This is a experimental repository, which are not exactly the same as the original paper, our performance on voc07test is 0.665 map, 57fps@1080ti
I write this code for the purpose of learning. In yoloLoss.py, i write forward only, with autograd mechanism, backward will be done automatically.
For the convenience of using pytorch pretrained model, our backbone network is resnet50, add an extra block to increase the receptive field, in addition, we drop Fully connected layer.
Effciency has not been optimized.
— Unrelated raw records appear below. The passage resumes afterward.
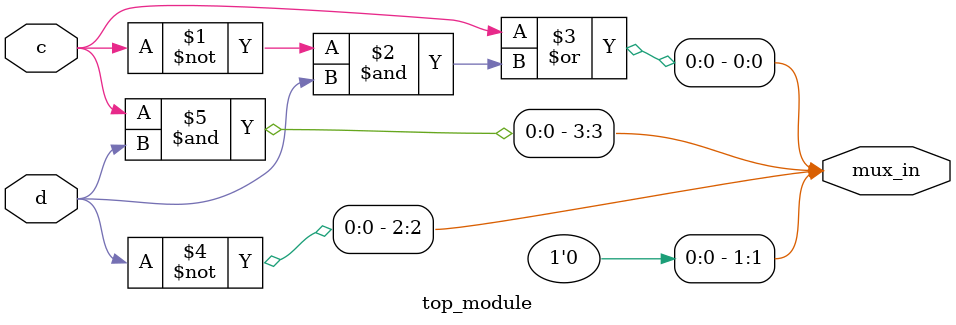
<source format=v>
module top_module (
    input c,
    input d,
    output [3:0] mux_in
);
    assign mux_in[0] = c | (~c & d);
    assign mux_in[1] = 1'b0;
    assign mux_in[2] = ~d;
    assign mux_in[3] = c & d;

endmodule

</source>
It may be faster... I don't know
model | backbone | map@voc2007test | FPS |
---|---|---|---|
our ResNet_YOLO | ResNet50 | 66.5% | 57 |
YOLO | darknet19? | 63.4% | 45 |
YOLO VGG-16 | VGG-16 | 66.4% | 21 |
- pytorch 0.2.0_2
- opencv
- visdom
- tqdm
- Download voc2012train dataset
- Download voc2007test dataset
- put all images in one folder, i have provide txt annotation file
3. Convert xml annotations to txt file, for the purpose of using dataset.py, you should put the xml_2_txt.py in the same folder of voc dataset, or change Annotations path in xml_2_txt.py
Run python train.py
Be careful: 1. change the image file path 2. I recommend you install visdom and run it
Run python eval_voc.py
be careful 1. change the image file path
Our map in voc2007 test set is 0.665~ some result are below, you can see more in testimg folder.